If you are familiar with Extreme Programming, these rules are not new to you. If you are not, they will certainly give you a lot of insight in good software development. We have been using many XP principles in our projects, and have had very good success.
Here are the XP rules, straight from the XP website.
- User stories are written.
- Release planning creates the schedule.
- Make frequent small releases.
- The Project Velocity is measured.
- The project is divided into iterations.
- Iteration planning starts each iteration.
- Move people around.
- A stand-up meeting starts each day.
- Fix XP when it breaks.
- Choose a system metaphor.
- Use CRC cards for design sessions.
- Create spike solutions to reduce risk.
- No functionality is added early.
- Refactor whenever and wherever possible.
- The customer is always available.
- Code must be written to agreed standards.
- Code the unit test first.
- All production code is pair programmed.

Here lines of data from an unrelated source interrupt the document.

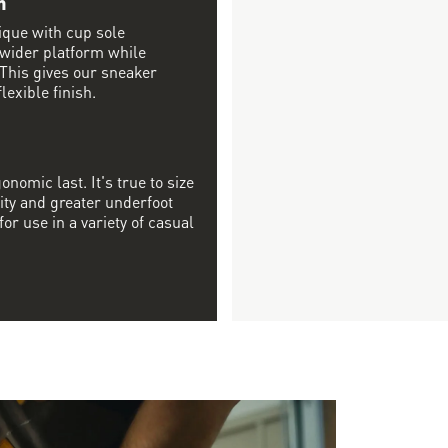
n
ique with cup sole
 wider platform while
 This gives our sneaker
lexible finish.
onomic last. It's true to size
ity and greater underfoot
or use in a variety of casual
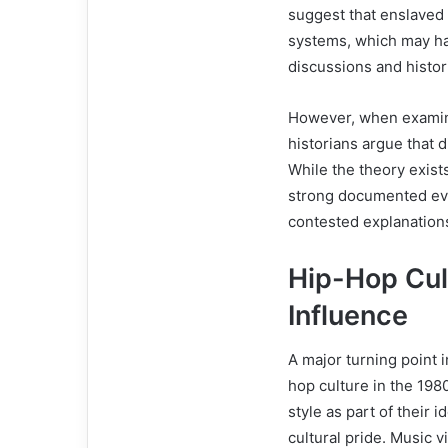
suggest that enslaved 
systems, which may hav
discussions and histo
However, when examin
historians argue that 
While the theory exists
strong documented evi
contested explanation
Hip-Hop Cul
Influence
A major turning point 
hop culture in the 19
style as part of their i
cultural pride. Music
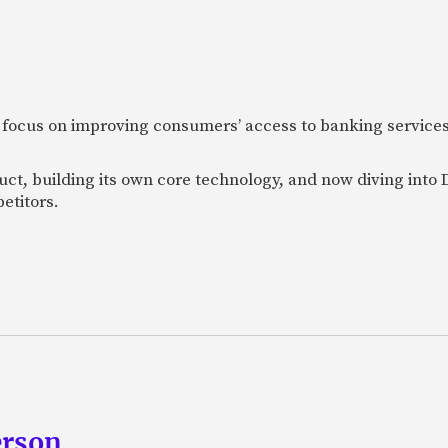
 focus on improving consumers’ access to banking services
uct, building its own core technology, and now diving into
etitors.
erson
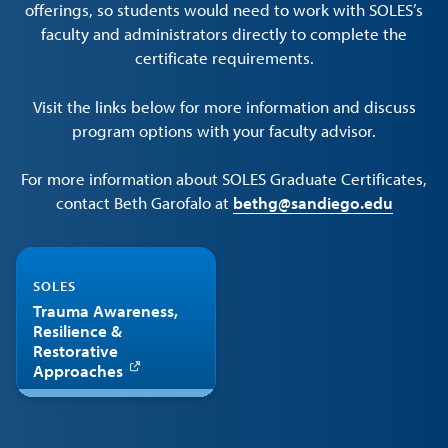
offerings, so students would need to work with SOLES’s
faculty and administrators directly to complete the
certificate requirements.
Visit the links below for more information and discuss
program options with your faculty advisor.
For more information about SOLES Graduate Certificates,
contact Beth Garofalo at
bethg@sandiego.edu
SOLES
Trauma Awareness,
Resilience &
Restorative
Approaches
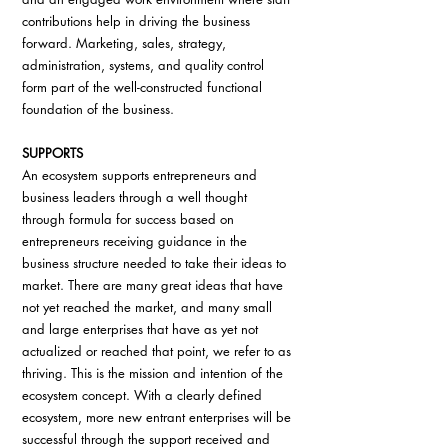
contributions help in driving the business 
forward. Marketing, sales, strategy, 
administration, systems, and quality control 
form part of the well-constructed functional 
foundation of the business.
SUPPORTS
An ecosystem supports entrepreneurs and 
business leaders through a well thought 
through formula for success based on 
entrepreneurs receiving guidance in the 
business structure needed to take their ideas to 
market. There are many great ideas that have 
not yet reached the market, and many small 
and large enterprises that have as yet not 
actualized or reached that point, we refer to as 
thriving. This is the mission and intention of the 
ecosystem concept. With a clearly defined 
ecosystem, more new entrant enterprises will be 
successful through the support received and 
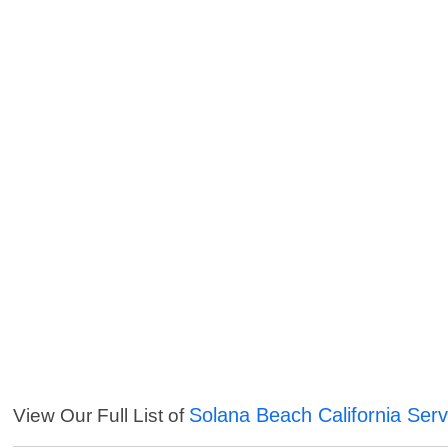
Solana Beach California Serv
View Our Full List of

- Only one pair integrates code at a time.
- Integrate often.
- Use collective code ownership.
- Leave optimization till last.
- No overtime.
- All code must have unit tests.
- All code must pass all unit tests before it can be released.
- When a bug is found tests are created.
- Acceptance tests are run often and the score is published.
Sometimes I think these are too idealistic. The real world demands are to deliver working software fast. A team that’s tuned to extreme programming can certainly deliver good code quickly, but most programmers are taught differently. They are not tuned to pair programming or test driven development. Many managers too doubt the value of these principles. That makes it more difficult to implement them.
I am dreaming of a project where we can implement all these rules!